-- Task inputs follows --
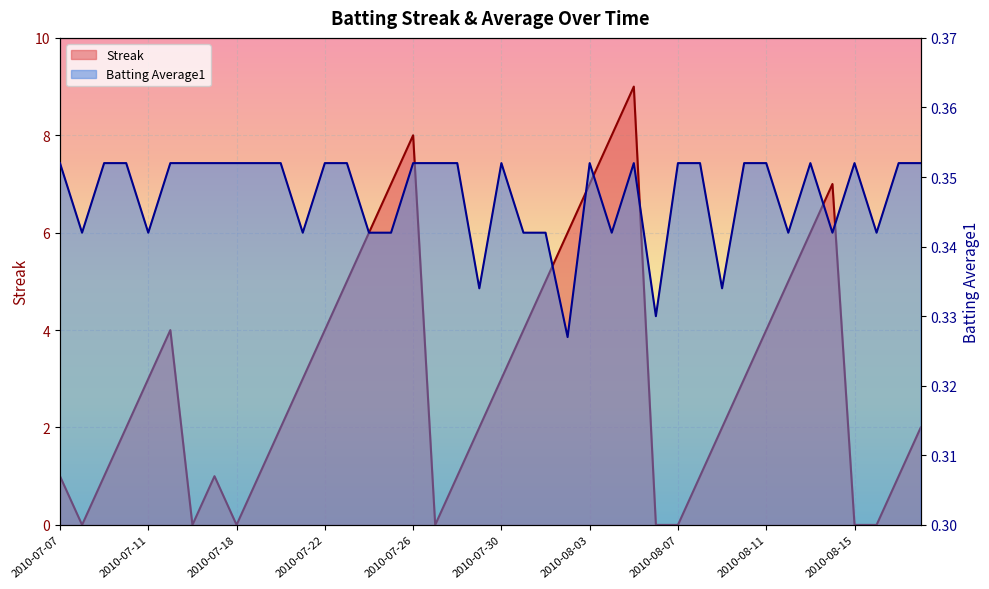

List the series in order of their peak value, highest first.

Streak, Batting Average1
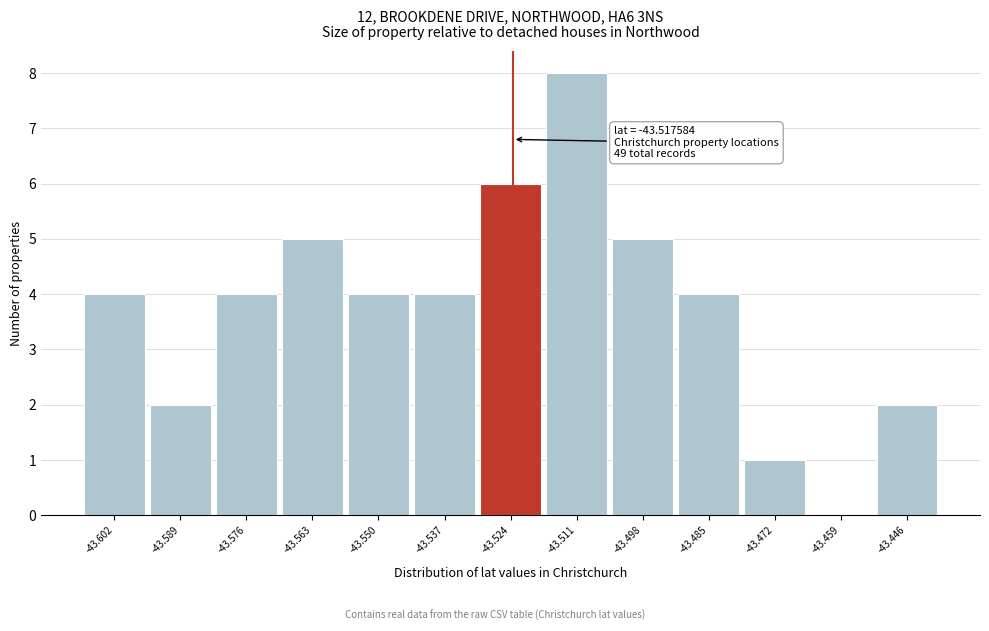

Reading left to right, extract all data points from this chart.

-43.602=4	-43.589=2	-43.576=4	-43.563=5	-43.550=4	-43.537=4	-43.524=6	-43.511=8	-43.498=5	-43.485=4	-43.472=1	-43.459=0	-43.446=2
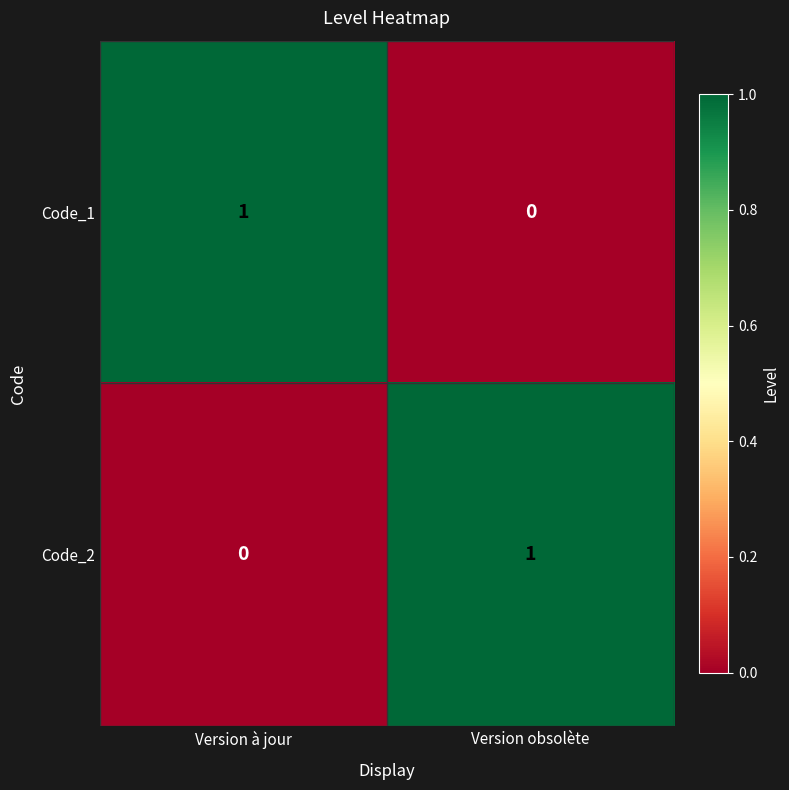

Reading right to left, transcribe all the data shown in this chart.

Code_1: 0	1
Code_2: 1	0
-- Task inputs concluded --
* Required work: Count the lines in the material above that contain the string "chart", and reply with only that number.

* Solution for this exercise: 2